* [Exercise aim]:
Repeat all of the records exactly, leaving out the pictures.

Top of Task material

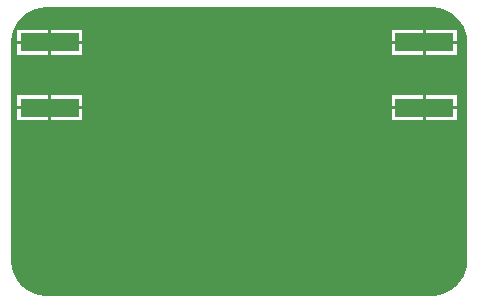
<source format=gbr>
%TF.GenerationSoftware,Altium Limited,Altium Designer,20.0.10 (225)*%
G04 Layer_Physical_Order=2*
G04 Layer_Color=16711680*
%FSLAX26Y26*%
%MOIN*%
%TF.FileFunction,Copper,L2,Bot,Signal*%
%TF.Part,Single*%
G01*
G75*
%TA.AperFunction,SMDPad,CuDef*%
%ADD13R,0.196850X0.062992*%
%TA.AperFunction,ViaPad*%
%ADD16C,0.050000*%
G36*
X3156556Y2892979D02*
X3171511Y2888972D01*
X3185815Y2883047D01*
X3199224Y2875305D01*
X3211507Y2865880D01*
X3222455Y2854932D01*
X3231880Y2842649D01*
X3239622Y2829241D01*
X3245547Y2814936D01*
X3249554Y2799981D01*
X3251575Y2784631D01*
Y2776890D01*
Y2051220D01*
Y2043479D01*
X3249554Y2028129D01*
X3245547Y2013174D01*
X3239622Y1998870D01*
X3231880Y1985461D01*
X3222455Y1973178D01*
X3211507Y1962230D01*
X3199224Y1952805D01*
X3185815Y1945063D01*
X3171511Y1939138D01*
X3156556Y1935131D01*
X3141206Y1933110D01*
X3133465D01*
Y1933110D01*
X1850394Y1933110D01*
X1842652D01*
X1827302Y1935131D01*
X1812347Y1939138D01*
X1798043Y1945063D01*
X1784634Y1952805D01*
X1772351Y1962230D01*
X1761403Y1973178D01*
X1751978Y1985461D01*
X1744236Y1998870D01*
X1738312Y2013174D01*
X1734304Y2028129D01*
X1732284Y2043479D01*
Y2051220D01*
Y2051220D01*
Y2776890D01*
Y2784631D01*
X1734304Y2799981D01*
X1738312Y2814936D01*
X1744236Y2829241D01*
X1751978Y2842649D01*
X1761403Y2854932D01*
X1772351Y2865880D01*
X1784634Y2875305D01*
X1798043Y2883047D01*
X1812347Y2888972D01*
X1827302Y2892979D01*
X1842652Y2895000D01*
X1850394D01*
Y2895000D01*
X3133465Y2895000D01*
X3141206D01*
X3156556Y2892979D01*
D02*
G37*
%LPC*%
G36*
X3216299Y2819839D02*
X3112874D01*
Y2783343D01*
X3216299D01*
Y2819839D01*
D02*
G37*
G36*
X3102874D02*
X2999449D01*
Y2783343D01*
X3102874D01*
Y2819839D01*
D02*
G37*
G36*
X1969055D02*
X1865630D01*
Y2783343D01*
X1969055D01*
Y2819839D01*
D02*
G37*
G36*
X1855630D02*
X1752205D01*
Y2783343D01*
X1855630D01*
Y2819839D01*
D02*
G37*
G36*
X3216299Y2773343D02*
X3112874D01*
Y2736847D01*
X3216299D01*
Y2773343D01*
D02*
G37*
G36*
X3102874D02*
X2999449D01*
Y2736847D01*
X3102874D01*
Y2773343D01*
D02*
G37*
G36*
X1969055Y2773343D02*
X1865630D01*
Y2736847D01*
X1969055D01*
Y2773343D01*
D02*
G37*
G36*
X1855630D02*
X1752205D01*
Y2736847D01*
X1855630D01*
Y2773343D01*
D02*
G37*
G36*
X3216299Y2601728D02*
X3112874D01*
Y2565232D01*
X3216299D01*
Y2601728D01*
D02*
G37*
G36*
X3102874D02*
X2999449D01*
Y2565232D01*
X3102874D01*
Y2601728D01*
D02*
G37*
G36*
X1969055D02*
X1865630D01*
Y2565232D01*
X1969055D01*
Y2601728D01*
D02*
G37*
G36*
X1855630D02*
X1752205D01*
Y2565232D01*
X1855630D01*
Y2601728D01*
D02*
G37*
G36*
X3216299Y2555232D02*
X3112874D01*
Y2518736D01*
X3216299D01*
Y2555232D01*
D02*
G37*
G36*
X3102874D02*
X2999449D01*
Y2518736D01*
X3102874D01*
Y2555232D01*
D02*
G37*
G36*
X1969055Y2555232D02*
X1865630D01*
Y2518736D01*
X1969055D01*
Y2555232D01*
D02*
G37*
G36*
X1855630D02*
X1752205D01*
Y2518736D01*
X1855630D01*
Y2555232D01*
D02*
G37*
%LPD*%
D13*
X3107874Y2778343D02*
D03*
Y2560232D02*
D03*
X1860630D02*
D03*
Y2778343D02*
D03*
D16*
X2190000Y2355000D02*
D03*
X2005000Y2795000D02*
D03*
X1995000Y2580000D02*
D03*
X2692400Y2757662D02*
D03*
X2771927D02*
D03*
X2851455D02*
D03*
X2930982D02*
D03*
X2582185Y2771136D02*
D03*
X2473248Y2766764D02*
D03*
X2505000Y2575000D02*
D03*
X2435000D02*
D03*
X2376491Y2380841D02*
D03*
X2465000Y2380000D02*
D03*
X2536013Y2395836D02*
D03*
X2272342Y2395913D02*
D03*
X2228175Y2766798D02*
D03*
X2272342Y2580913D02*
D03*
X2372185Y2771136D02*
D03*
X2576548Y2336507D02*
D03*
X2579872Y2257049D02*
D03*
X2580616Y2177525D02*
D03*
X2576548Y2098101D02*
D03*
X2753452Y2107662D02*
D03*
X2752610Y2187185D02*
D03*
X2744249Y2266271D02*
D03*
X2753906Y2345211D02*
D03*
Y2424738D02*
D03*
X2755579Y2504248D02*
D03*
X2776724Y2580913D02*
D03*
X2856251D02*
D03*
X2935779D02*
D03*
X2057925Y2757662D02*
D03*
X1998594Y2502947D02*
D03*
X1999698Y2423427D02*
D03*
Y2343900D02*
D03*
X2123743Y2756536D02*
D03*
X1848414Y2073808D02*
D03*
X2400000Y2120000D02*
D03*
%TF.MD5,11b923f901388322ceab00dc4820fca2*%
M02*

</source>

Bottom of Task material

* [Result]:
<source format=gbr>
%TF.GenerationSoftware,Altium Limited,Altium Designer,20.0.10 (225)*%
G04 Layer_Physical_Order=2*
G04 Layer_Color=16711680*
%FSLAX26Y26*%
%MOIN*%
%TF.FileFunction,Copper,L2,Bot,Signal*%
%TF.Part,Single*%
G01*
G75*
%TA.AperFunction,SMDPad,CuDef*%
%ADD13R,0.196850X0.062992*%
%TA.AperFunction,ViaPad*%
%ADD16C,0.050000*%
G36*
X3156556Y2892979D02*
X3171511Y2888972D01*
X3185815Y2883047D01*
X3199224Y2875305D01*
X3211507Y2865880D01*
X3222455Y2854932D01*
X3231880Y2842649D01*
X3239622Y2829241D01*
X3245547Y2814936D01*
X3249554Y2799981D01*
X3251575Y2784631D01*
Y2776890D01*
Y2051220D01*
Y2043479D01*
X3249554Y2028129D01*
X3245547Y2013174D01*
X3239622Y1998870D01*
X3231880Y1985461D01*
X3222455Y1973178D01*
X3211507Y1962230D01*
X3199224Y1952805D01*
X3185815Y1945063D01*
X3171511Y1939138D01*
X3156556Y1935131D01*
X3141206Y1933110D01*
X3133465D01*
Y1933110D01*
X1850394Y1933110D01*
X1842652D01*
X1827302Y1935131D01*
X1812347Y1939138D01*
X1798043Y1945063D01*
X1784634Y1952805D01*
X1772351Y1962230D01*
X1761403Y1973178D01*
X1751978Y1985461D01*
X1744236Y1998870D01*
X1738312Y2013174D01*
X1734304Y2028129D01*
X1732284Y2043479D01*
Y2051220D01*
Y2051220D01*
Y2776890D01*
Y2784631D01*
X1734304Y2799981D01*
X1738312Y2814936D01*
X1744236Y2829241D01*
X1751978Y2842649D01*
X1761403Y2854932D01*
X1772351Y2865880D01*
X1784634Y2875305D01*
X1798043Y2883047D01*
X1812347Y2888972D01*
X1827302Y2892979D01*
X1842652Y2895000D01*
X1850394D01*
Y2895000D01*
X3133465Y2895000D01*
X3141206D01*
X3156556Y2892979D01*
D02*
G37*
%LPC*%
G36*
X3216299Y2819839D02*
X3112874D01*
Y2783343D01*
X3216299D01*
Y2819839D01*
D02*
G37*
G36*
X3102874D02*
X2999449D01*
Y2783343D01*
X3102874D01*
Y2819839D01*
D02*
G37*
G36*
X1969055D02*
X1865630D01*
Y2783343D01*
X1969055D01*
Y2819839D01*
D02*
G37*
G36*
X1855630D02*
X1752205D01*
Y2783343D01*
X1855630D01*
Y2819839D01*
D02*
G37*
G36*
X3216299Y2773343D02*
X3112874D01*
Y2736847D01*
X3216299D01*
Y2773343D01*
D02*
G37*
G36*
X3102874D02*
X2999449D01*
Y2736847D01*
X3102874D01*
Y2773343D01*
D02*
G37*
G36*
X1969055Y2773343D02*
X1865630D01*
Y2736847D01*
X1969055D01*
Y2773343D01*
D02*
G37*
G36*
X1855630D02*
X1752205D01*
Y2736847D01*
X1855630D01*
Y2773343D01*
D02*
G37*
G36*
X3216299Y2601728D02*
X3112874D01*
Y2565232D01*
X3216299D01*
Y2601728D01*
D02*
G37*
G36*
X3102874D02*
X2999449D01*
Y2565232D01*
X3102874D01*
Y2601728D01*
D02*
G37*
G36*
X1969055D02*
X1865630D01*
Y2565232D01*
X1969055D01*
Y2601728D01*
D02*
G37*
G36*
X1855630D02*
X1752205D01*
Y2565232D01*
X1855630D01*
Y2601728D01*
D02*
G37*
G36*
X3216299Y2555232D02*
X3112874D01*
Y2518736D01*
X3216299D01*
Y2555232D01*
D02*
G37*
G36*
X3102874D02*
X2999449D01*
Y2518736D01*
X3102874D01*
Y2555232D01*
D02*
G37*
G36*
X1969055Y2555232D02*
X1865630D01*
Y2518736D01*
X1969055D01*
Y2555232D01*
D02*
G37*
G36*
X1855630D02*
X1752205D01*
Y2518736D01*
X1855630D01*
Y2555232D01*
D02*
G37*
%LPD*%
D13*
X3107874Y2778343D02*
D03*
Y2560232D02*
D03*
X1860630D02*
D03*
Y2778343D02*
D03*
D16*
X2190000Y2355000D02*
D03*
X2005000Y2795000D02*
D03*
X1995000Y2580000D02*
D03*
X2692400Y2757662D02*
D03*
X2771927D02*
D03*
X2851455D02*
D03*
X2930982D02*
D03*
X2582185Y2771136D02*
D03*
X2473248Y2766764D02*
D03*
X2505000Y2575000D02*
D03*
X2435000D02*
D03*
X2376491Y2380841D02*
D03*
X2465000Y2380000D02*
D03*
X2536013Y2395836D02*
D03*
X2272342Y2395913D02*
D03*
X2228175Y2766798D02*
D03*
X2272342Y2580913D02*
D03*
X2372185Y2771136D02*
D03*
X2576548Y2336507D02*
D03*
X2579872Y2257049D02*
D03*
X2580616Y2177525D02*
D03*
X2576548Y2098101D02*
D03*
X2753452Y2107662D02*
D03*
X2752610Y2187185D02*
D03*
X2744249Y2266271D02*
D03*
X2753906Y2345211D02*
D03*
Y2424738D02*
D03*
X2755579Y2504248D02*
D03*
X2776724Y2580913D02*
D03*
X2856251D02*
D03*
X2935779D02*
D03*
X2057925Y2757662D02*
D03*
X1998594Y2502947D02*
D03*
X1999698Y2423427D02*
D03*
Y2343900D02*
D03*
X2123743Y2756536D02*
D03*
X1848414Y2073808D02*
D03*
X2400000Y2120000D02*
D03*
%TF.MD5,11b923f901388322ceab00dc4820fca2*%
M02*

</source>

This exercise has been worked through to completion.